Tâche à réaliser A - Dans le texte fourni, reprenez la partie qui commence par les mots contenant "Le second volet" et s'achève sur "patrimoine de l’humanité.", en remplaçant "Tchad" par "Niger".
Tâche à réaliser B - Indiquez, s'il vous plaît, l'année de fondation de l'Institut d'études centrafricaines de Brazzaville selon le texte fourni.

Texte fourni -

-------------------------

C’est sous la direction du préhistorien Georges Bergeaud qu’a été fondé, en 1928, l’Institut d’études centrafricaines de Brazzaville, capitale de l’Afrique-Équatoriale française (AEF). Il était à cette époque à la tête d’une équipe de huit spécialistes en archéosciences, comme Gabriel Droux, Harper Kelley, Pierre Leroy…, complétée de nombreux collaborateurs venant de France.

Leurs travaux de fouilles aboutissent au développement d’un écotourisme avant l’heure. En voiture et par le Chemin de fer Congo-Océan (CFCO), les touristes viennent en famille de toute l’AEF pour visiter les sites archéologiques de Comba, Boko-Songho, Loudima, Madingou, Bouansa (Le Briz)…

Par un étrange paradoxe de l’histoire, après son indépendance, la République du Congo ne s’intéresse pas à ce riche héritage. Les nombreux spécialistes en place depuis plus de trente ans sont remplacés par un unique chargé de mission, affecté au Congo en 1962 par l’Office de la recherche scientifique et technique outre-mer. En 1972, un coopérant en histoire est intégré à l’université Marine-Ngouabi qui se créait, pour enseigner la préhistoire. Depuis le départ du dernier coopérant, le Congo n’a jamais pensé et mis en œuvre sa propre politique d’archéosciences, explique le docteur Frédéric Okassa Leboa.

Le second volet de ce paradoxe de l’histoire est que tous les autres États de l’Afrique centrale, dans une forme de réparation de leurs frustrations, créent, après leur indépendance, des instituts de recherches sur leur passé, pour développer des structures identiques à celles, très en vue, qu’avait connues le Congo entre 1928 et 1960. Ainsi, le Tchad, le Gabon, le Cameroun, la Centrafrique, voire la République démocratique du Congo disposent de structures de recherches et de formation pluridisciplinaire, dont les travaux ont permis de classer au Patrimoine mondial de l’Unesco plusieurs biens culturels et d’en inscrire d’autres sur la liste indicative du patrimoine de l’humanité.

Désireux de relancer les fouilles interrompues en 1982, Frédéric Okassa Leboa approche, en 2008, une vingtaine de chercheurs en Europe et Afrique. C’est ainsi que la société Total E&P le reçoit à Paris le 8 février 2008 avec deux autres collègues universitaires et l’aide à commencer un travail de recherches sur le terrain, en 2011.

-------------------------

Segment de données -
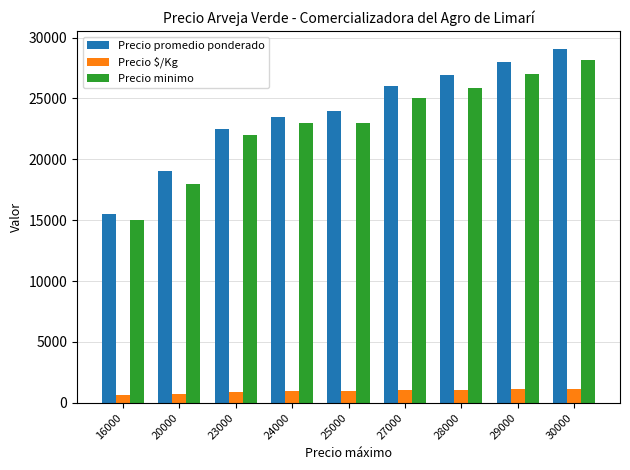

Which series has the largest range (max minus min)?

Precio promedio ponderado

-------------------------

Réponse attendue A -
Le second volet de ce paradoxe de l’histoire est que tous les autres États de l’Afrique centrale, dans une forme de réparation de leurs frustrations, créent, après leur indépendance, des instituts de recherches sur leur passé, pour développer des structures identiques à celles, très en vue, qu’avait connues le Congo entre 1928 et 1960. Ainsi, le Niger, le Gabon, le Cameroun, la Centrafrique, voire la République démocratique du Congo disposent de structures de recherches et de formation pluridisciplinaire, dont les travaux ont permis de classer au Patrimoine mondial de l’Unesco plusieurs biens culturels et d’en inscrire d’autres sur la liste indicative du patrimoine de l’humanité.

Réponse attendue B - 1928.